▶ [Section du document]
* * * * *
Quelques signaux positifs mais fragiles
À l’inverse, quelques pays progressent, comme le Sénégal (+20 places, 74e), grâce à une dynamique de réforme économique. Mais même dans des nations bien classées comme la République tchèque la Tchéquie (10e) ou la Finlande (5e), RSF appelle à la vigilance face à la concentration croissante et au manque de garde-fous contre l’ingérence économique dans les rédactions.

Le message de Reporters sans Frontières

“Garantir un espace médiatique pluraliste, libre et indépendant nécessite des conditions financières stables et transparentes. Sans indépendance économique, pas de presse libre. Quand les médias d’information sont fragilisés dans leur économie, ils sont aspirés par la course à l’audience, au prix de la qualité, et peuvent devenir la proie des oligarques ou de décideurs publics qui les instrumentalisent. Quand les journalistes sont paupérisés, ils n’ont plus les moyens de résister aux adversaires de la presse que sont les chantres de la désinformation et de la propagande. Il convient de restaurer une économie des médias qui soit favorable au journalisme et qui garantisse la production d’informations fiables, une production nécessairement coûteuse. Des solutions existent, elles doivent être déployées à grande échelle. L’indépendance financière est une condition vitale pour garantir une information libre, fiable et au service de l’intérêt général.”
* * * * *
▶ [Données recueillies]
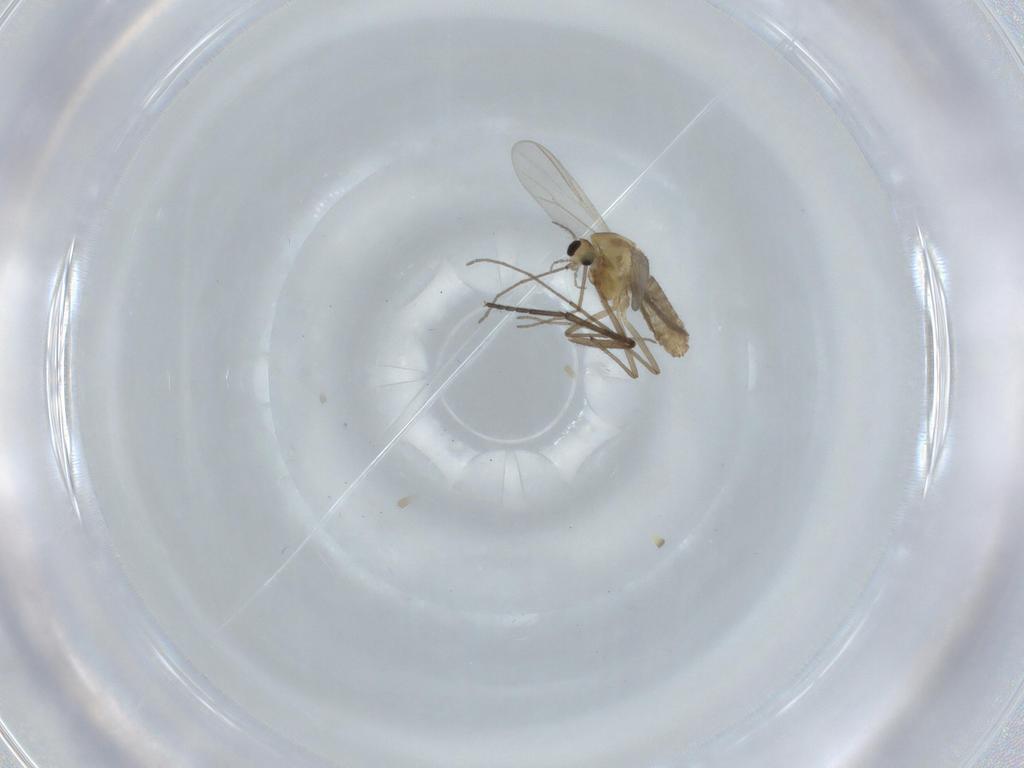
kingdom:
* * * * *
▶ [Consigne] Pour chacune des affirmations suivantes, indiquez si elle concorde avec la section du document sur la liberté de la presse, en répondant par oui ou non et en citant textuellement les mots décisifs : (a) le Sénégal a gagné 20 places et occupe la 74e position ; (b) la Finlande est classée 10e ; (c) selon RSF, la production d'informations fiables est peu onéreuse.

▶ [Résultat]
(a) Oui : « comme le Sénégal (+20 places, 74e) ».
(b) Non : « la Finlande (5e) ».
(c) Non : « une production nécessairement coûteuse ».